Le vignoble du diable, Philippe Bouin

Auteur: Philippe Bouin
Titre Original: Le vignoble du diable
Date de Parution : 3 octobre 2013
Éditeur : Presses de la Cité
Nombre de pages : 314
Prix : 20,50€ 19,48€

Quatrième de couverture : Stupeur et dégrisement à Saint-Vincent-des-Vignes, village niché au coeur du Beaujolais. On a découvert le cadavre d'un homme égorgé au sommet du mont Brouilly avec autour de lui des objets de rituel satanique fichés en terre. Le maire, car il s'agit de lui, Joseph Marzot, ne fêtera donc pas le premier jus tiré des cuves. Non loin, dans le superbe manoir de l'Ardières, Archibald Sirauton - le bien nommé -, ancien juge d'instruction, aujourd'hui premier adjoint au maire et viticulteur heureux, décide de mener une enquête parallèle à celle de la police... en compagnie de joyeux drilles. D'autant que nombre de rumeurs et racontars pimentent l'affaire, car, comme disent les Vincenvignoblois : «La malédiction était sur lui. Joseph n'aurait pas dû acheter le Vignoble du Diable...»

Extrait
Exigences

On dit que Lyon est arrosé par trois fleuves : le Rhône, la Saône et le beaujolais.
S'il est vrai que la Saône n'est qu'une rivière, le beaujolais n'est pas qu'un vin. Avec un B majuscule, c'est un pays où l'on sait s'amuser. Surtout après les vendanges qu'il convient d'honorer.
Ce qui allait être le cas le premier dimanche d'octobre. Les raisins étaient cueillis, le décuvage s'achevait, le pressurage commençait. Comme chaque année, ce démarrage d'un nouveau cru méritait une fête. Une fête d'enfer. Et pour cet enfer, à Odenas, au creux des coteaux de Brouilly, on fêterait le paradis - le premier jus tiré des cuves, un vin doux et sucré que l'on dégusterait en le décrétant bon, bien qu'il s'acharne à copier le goût de la limonade. Sirupeux, pétillant, un bébé pourrait en boire sans rouler sous son berceau.

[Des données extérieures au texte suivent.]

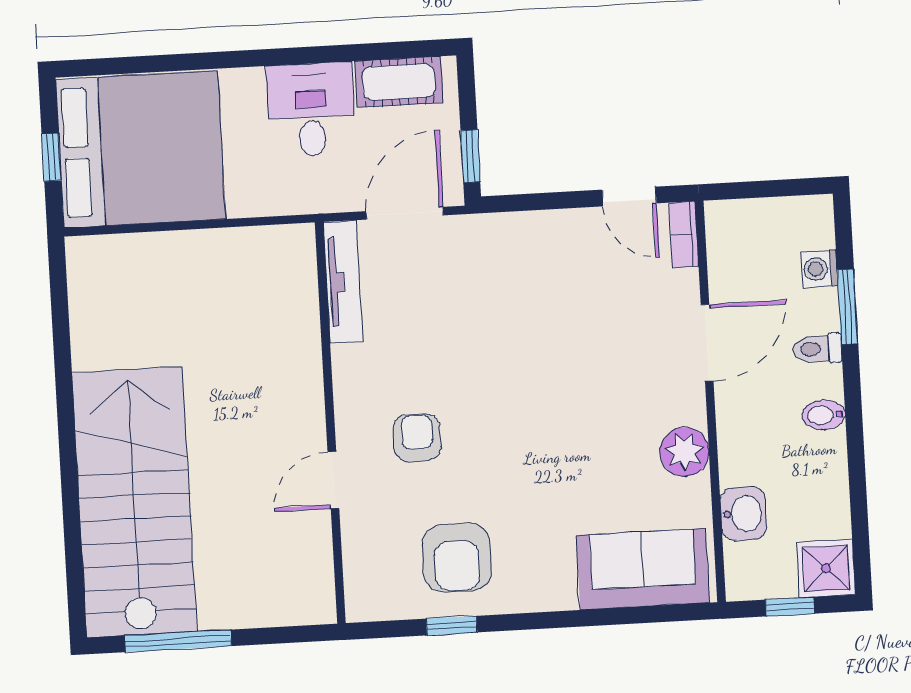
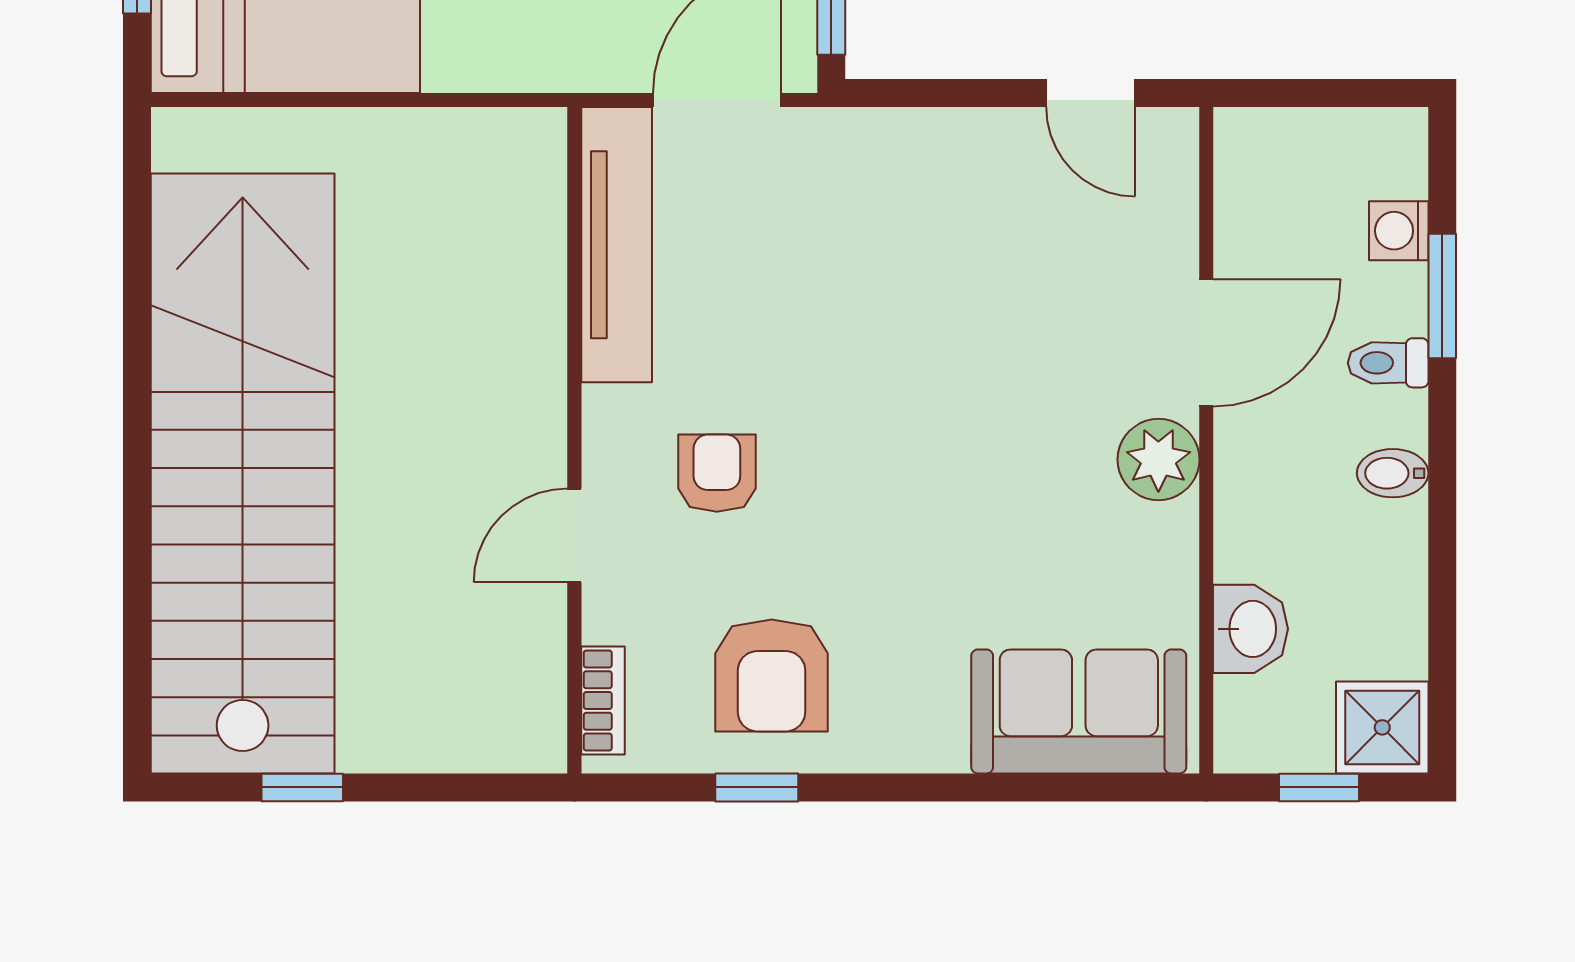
bookcase: (684, 234) -> (603, 701), moved, turned 180
tv unit: (343, 282) -> (617, 245), width x1.36, depth x1.29
plant: (684, 452) -> (1158, 459), moved
stairs: (134, 502) -> (243, 473), width x1.36
window: (178, 641) -> (302, 787), width x0.46

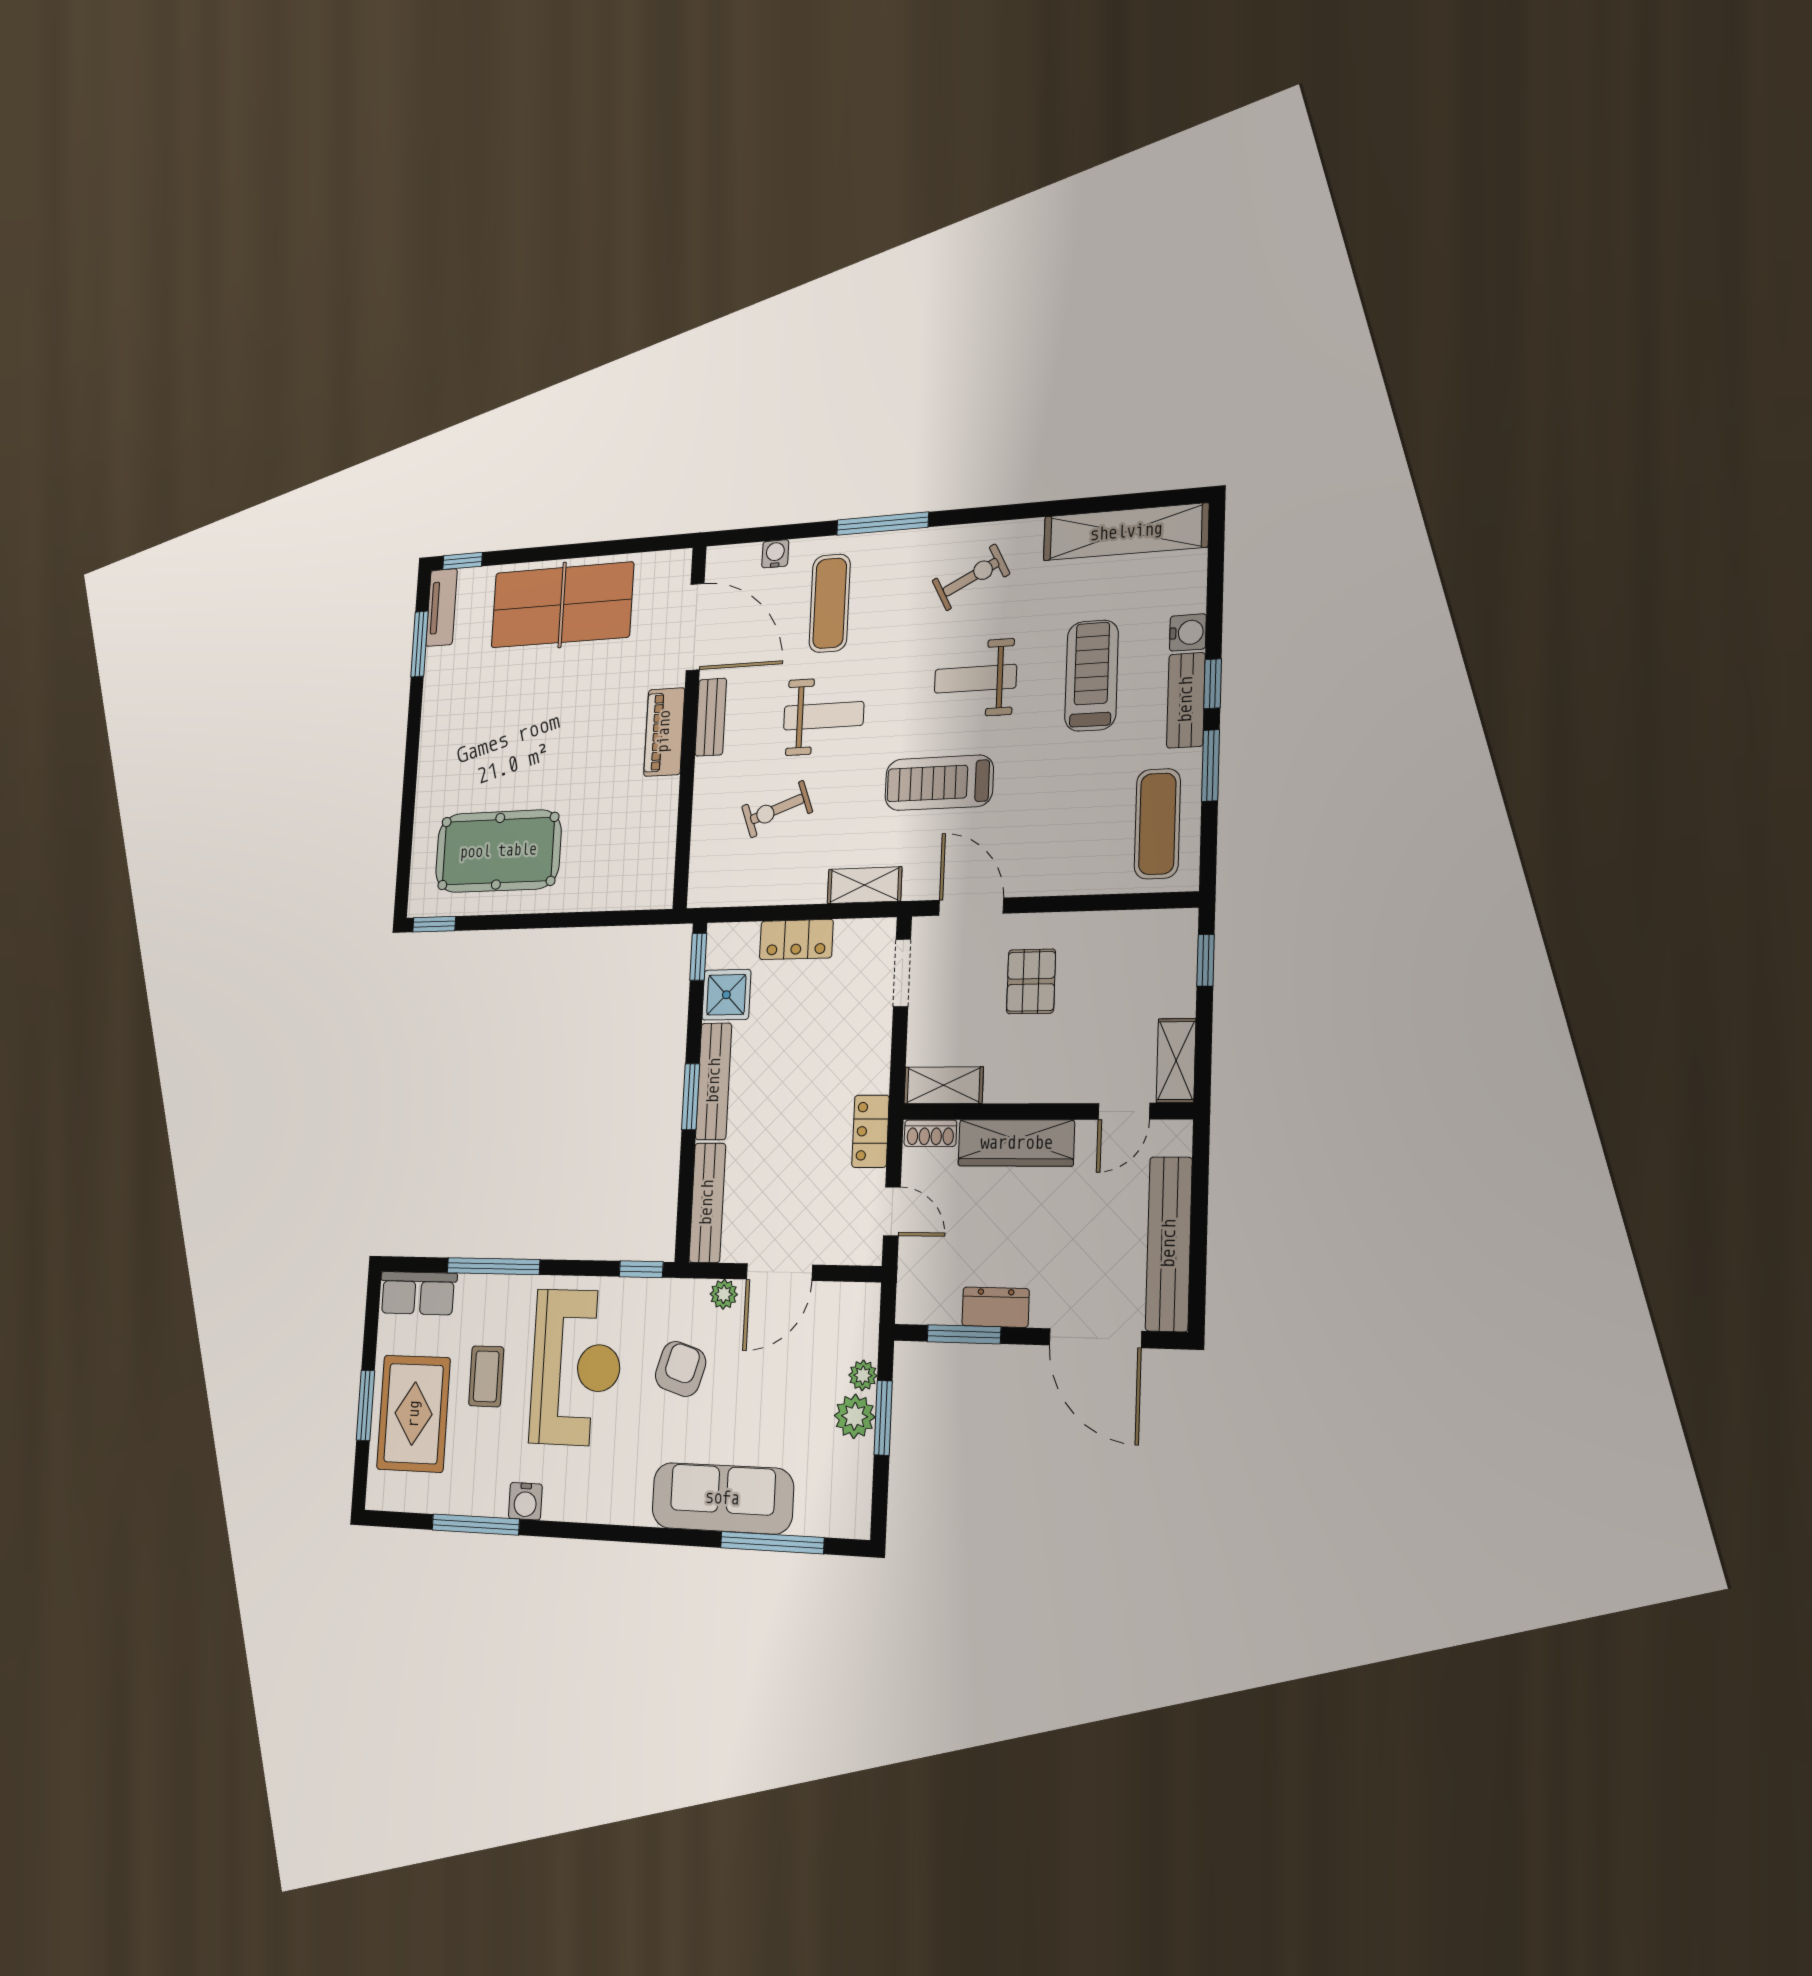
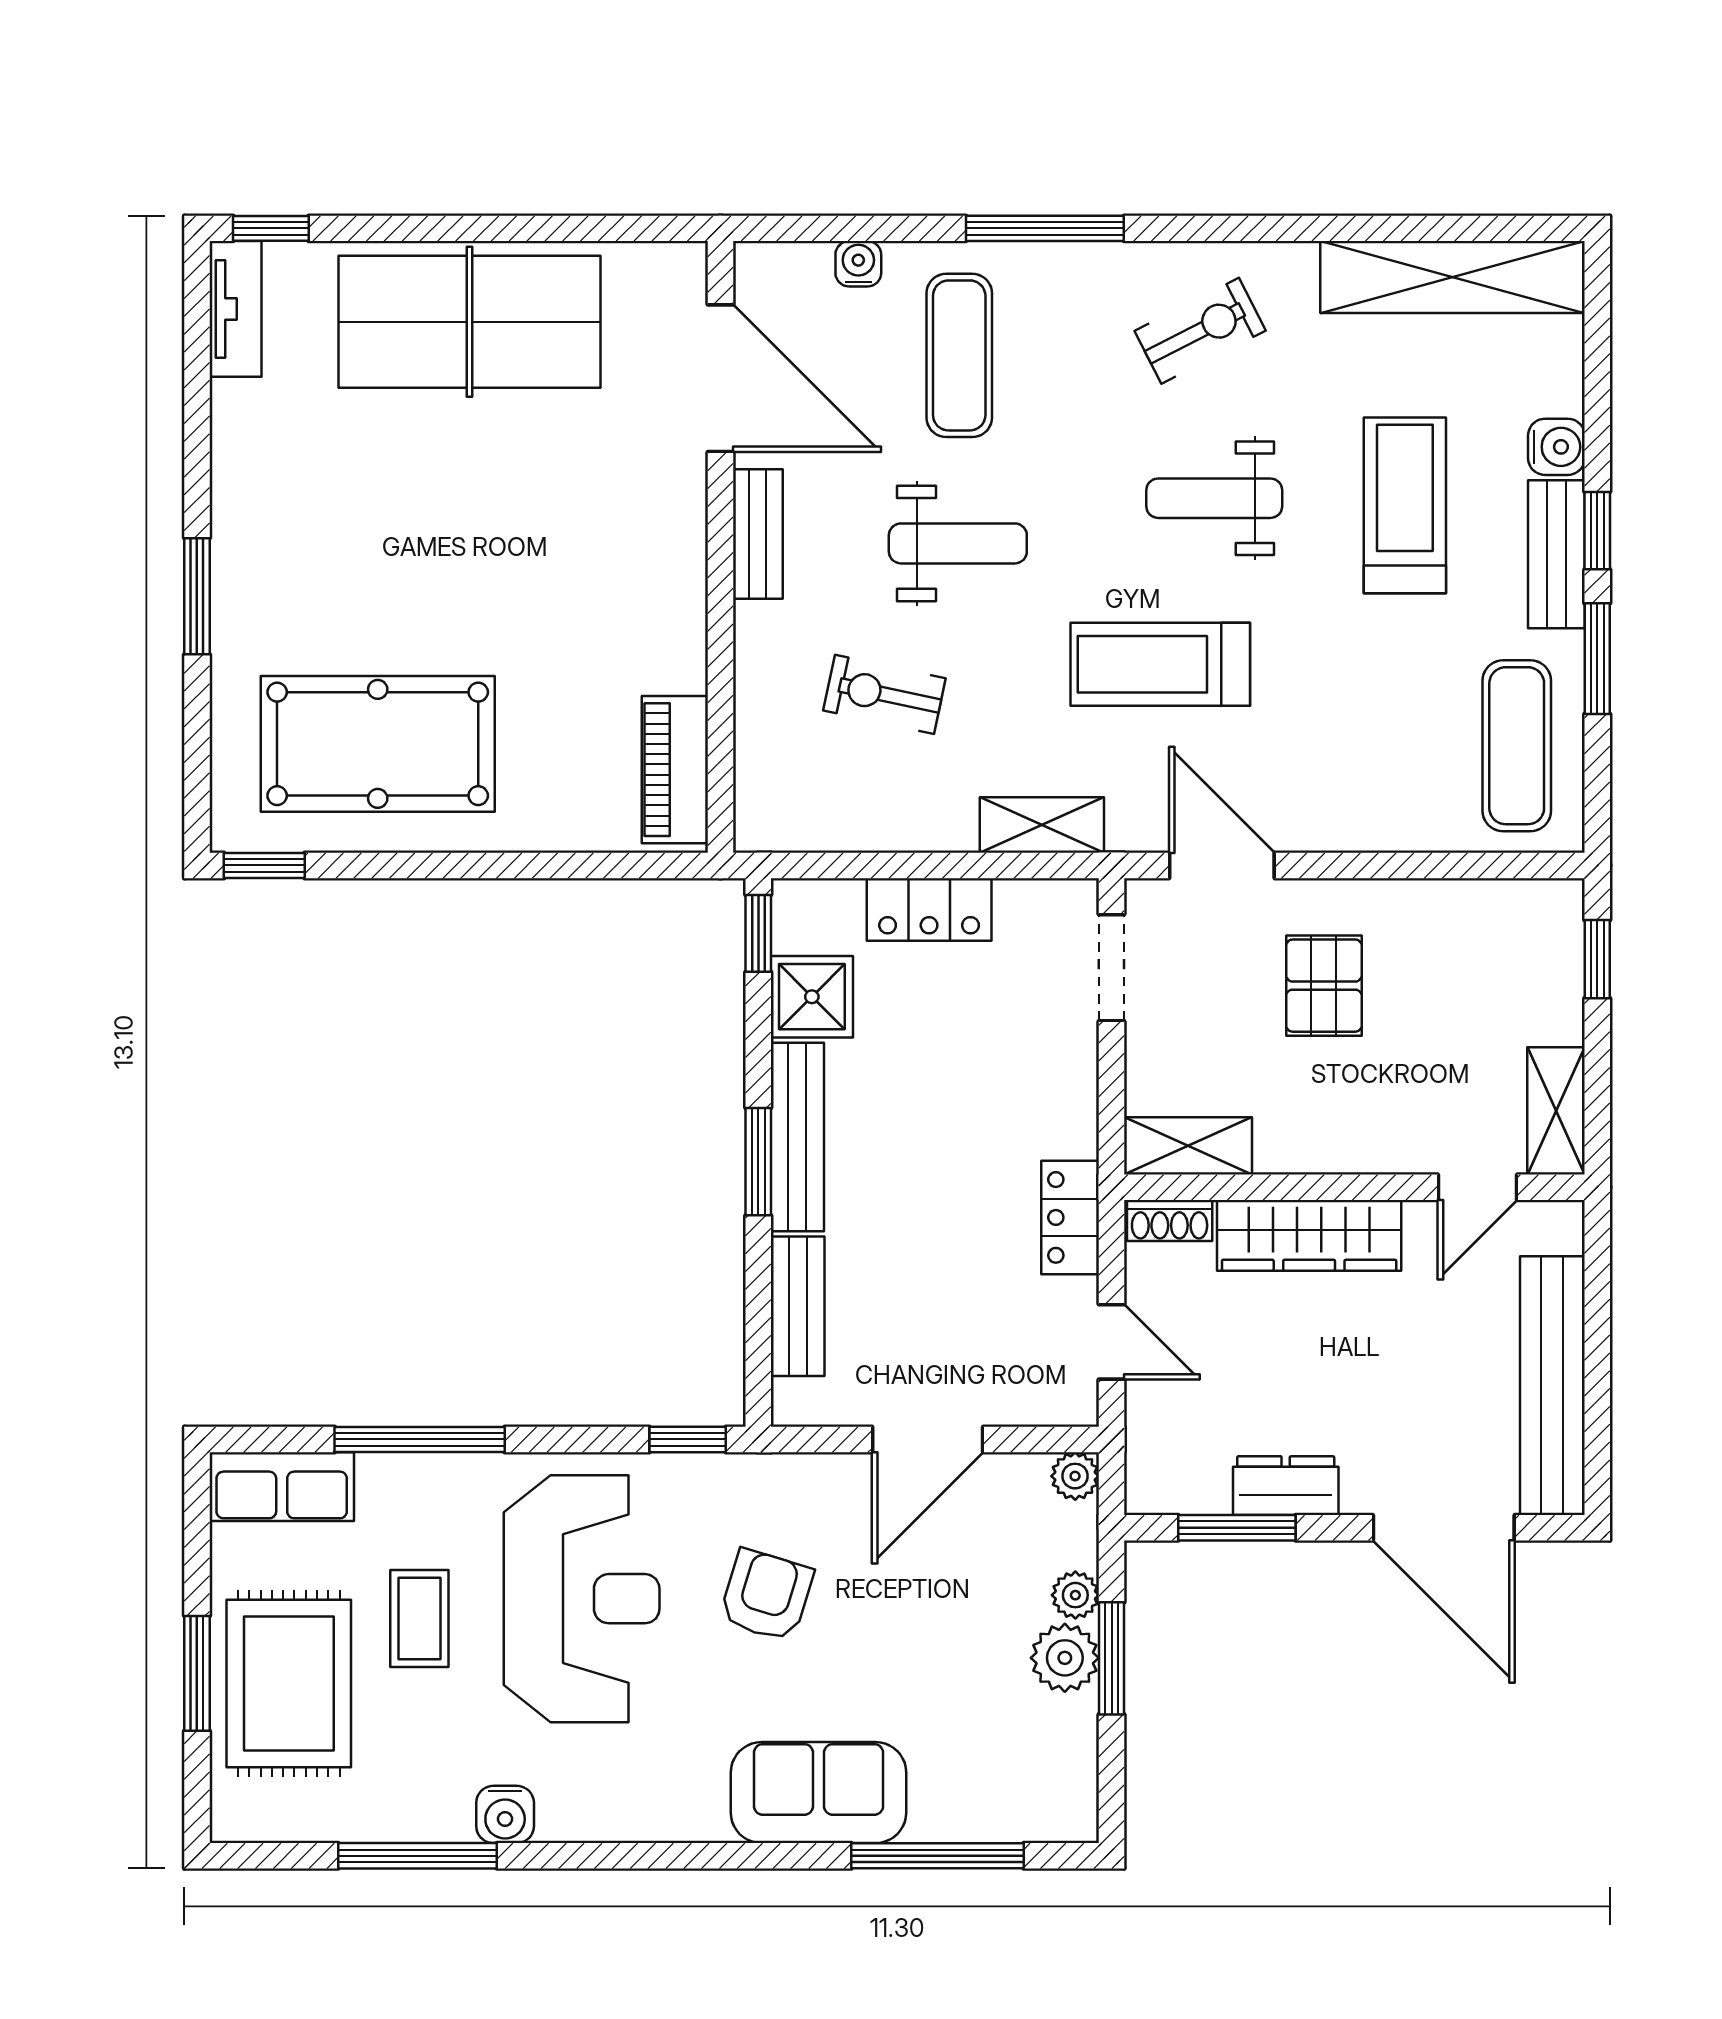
window: (420, 644) -> (197, 596), moved
piano: (664, 732) -> (675, 770), moved
exercise bike: (777, 809) -> (884, 694), turned 32
bench: (707, 1203) -> (798, 1306), width x0.73
plant: (724, 1294) -> (1075, 1476), moved
sofa: (722, 1498) -> (819, 1793), width x0.73

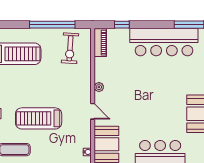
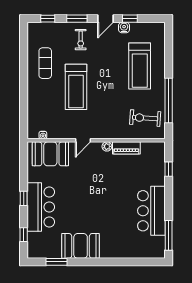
bar counter: (164, 42) -> (151, 211), width x0.73
piano: (100, 43) -> (126, 148), moved
treadmill: (39, 118) -> (76, 87), turned 180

Il ne ferait que babiller en esquimau.
La tradition a des exigences que l'oenologie ne connaît pas.
Mais aussi des adversaires qui n'y voient que blasphème...
Au chant du coq, en cette veille de revole, de chopinaison, de gognandises, autrement dit de ripailles, de verres vidés et de blagues innocentes, précisément un samedi si l'on en croit le calendrier, deux vieilles toupies escaladaient le mont Brouilly.
La curiosité du mont Brouilly se résume à sa hauteur. On ignore combien il mesure exactement. D'un avis divergent, les guides l'évaluent à 484 ou 485 mètres. Aussi, par les temps qui courent, le consensus prévalant, les deux revêches gravissaient ses 484,5 mètres.
Pas à pied vu leur âge, mais en voiture, si tant est que la relique que conduisait la plus jeune - estampillée 73 ans - méritât cette appellation. Un tas de tôle cacochyme. Une antiquité reconvertie en chapelle. Que d'images pieuses dans l'habitacle ! Que de breloques à bon Dieu, de médailles à l'effigie de saints, au premier rang desquels saint Christophe, protecteur des chauffeurs contre les constats amiables, le tout enveloppé de ce qui, sous Jean-Paul II, avait été une R11 !
La ressemblance des voyageuses n'était pas fortuite, elles portaient le même patronyme : Berthe et Simone Lulute. Élevées dans la peur de bouillir dans un chaudron, les deux soeurs étaient toujours jeunes filles. N'était-ce qu'à l'évoquer, le péché de chair les terrifiait. En témoignait leur vision du mariage. Aux prétendants qui avaient demandé leur main, elles avaient posé une condition à leurs rapports bibliques : respecter le commandement de saint Augustin, à savoir ne s'accoupler que dans le but de procréer, sans passion, sans plaisir, sans caresses. Un tel contrat avait fait fuir tous les gars du canton. Mais pour les demoiselles, leur débandade était un signe envoyé par les anges. Il préservait leur âme de la fornication. Le sexe a des exigences que l'éternité ne connaît pas.